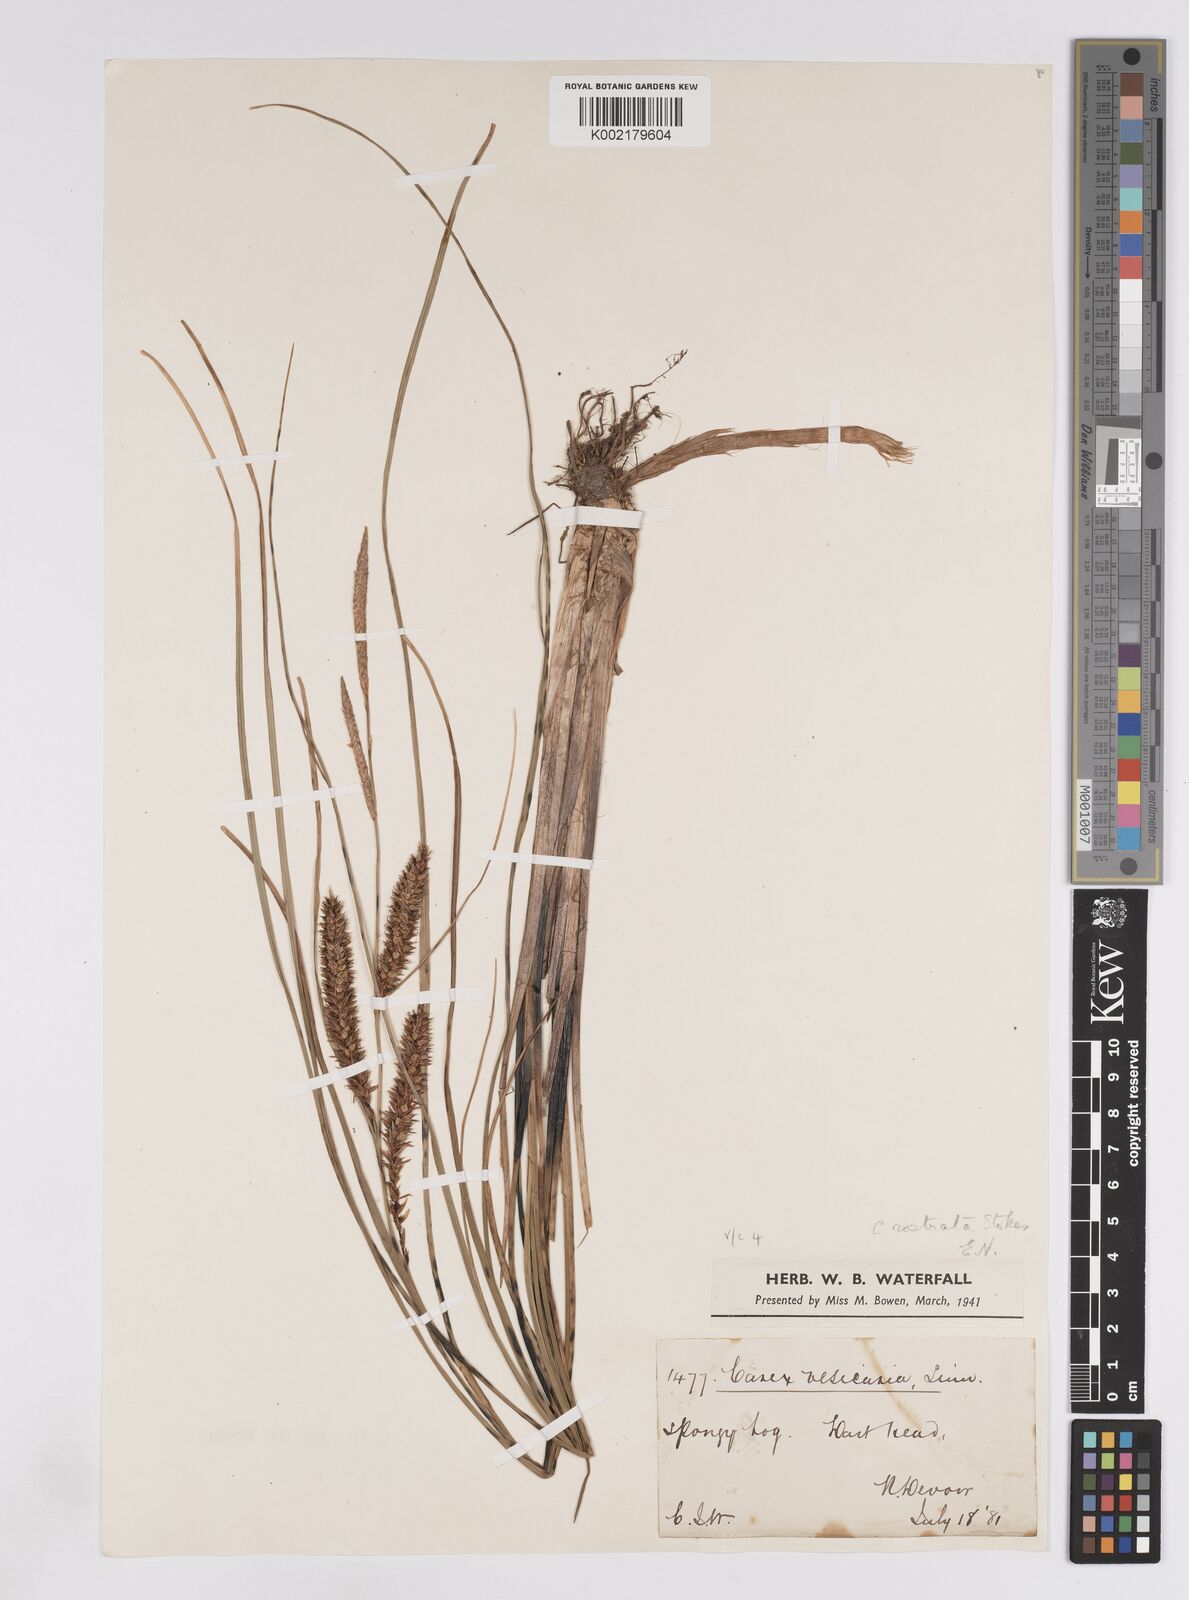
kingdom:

---

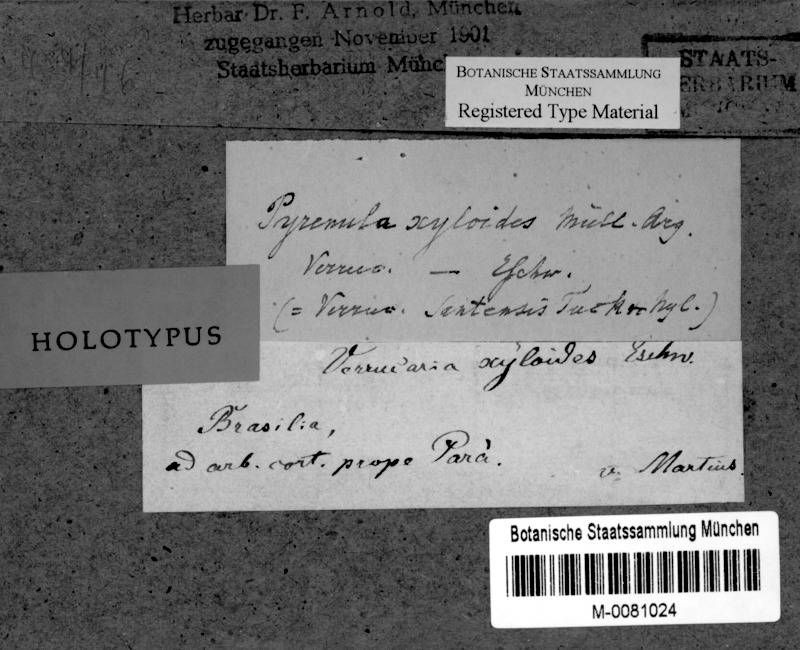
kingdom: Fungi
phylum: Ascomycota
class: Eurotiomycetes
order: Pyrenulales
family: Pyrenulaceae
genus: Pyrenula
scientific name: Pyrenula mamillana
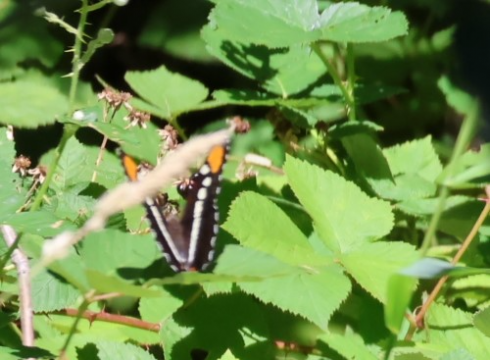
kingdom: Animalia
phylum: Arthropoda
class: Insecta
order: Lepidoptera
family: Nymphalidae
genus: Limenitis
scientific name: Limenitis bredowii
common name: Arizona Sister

==

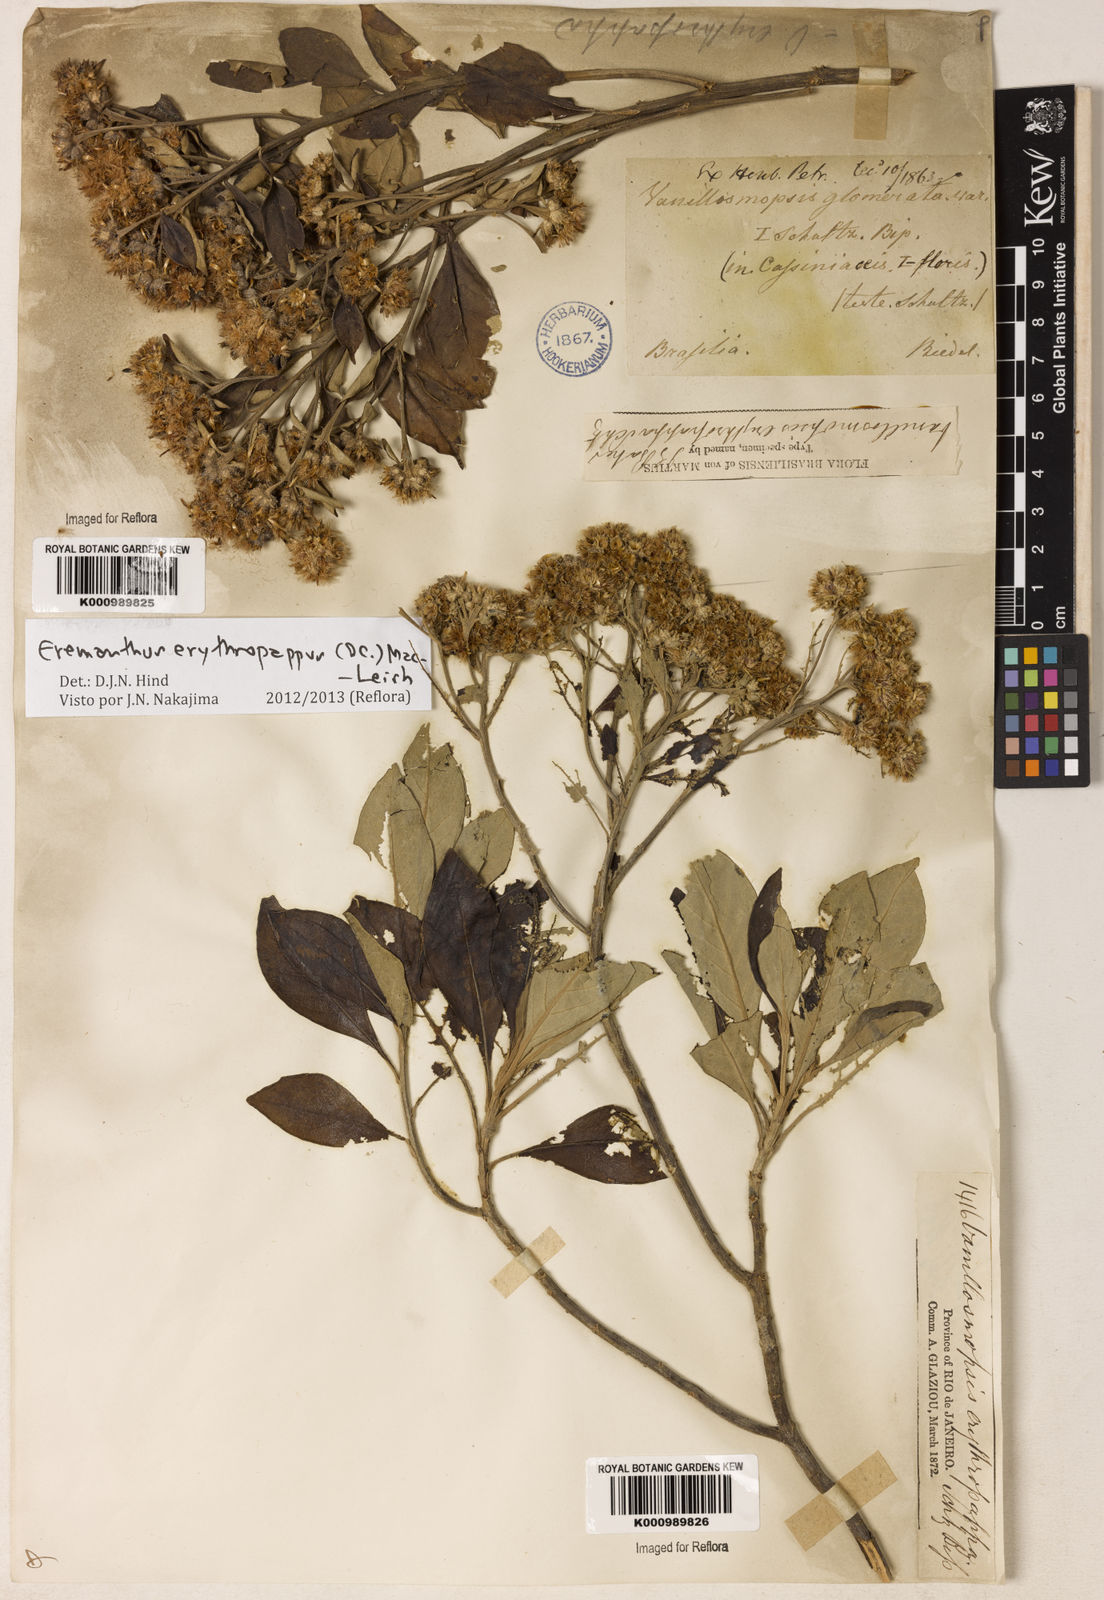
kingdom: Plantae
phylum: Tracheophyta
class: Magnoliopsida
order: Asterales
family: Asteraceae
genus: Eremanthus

> _SHORT EXERCISE_:
Copy the listing above line for line, starting at the line with "phylum: Ascomycota" and ending at the line with "scientific name: Limenitis bredowii", both lines included. Leave the pictures out.

> _CORRECT ANSWER_:
phylum: Ascomycota
class: Eurotiomycetes
order: Pyrenulales
family: Pyrenulaceae
genus: Pyrenula
scientific name: Pyrenula mamillana
kingdom: Animalia
phylum: Arthropoda
class: Insecta
order: Lepidoptera
family: Nymphalidae
genus: Limenitis
scientific name: Limenitis bredowii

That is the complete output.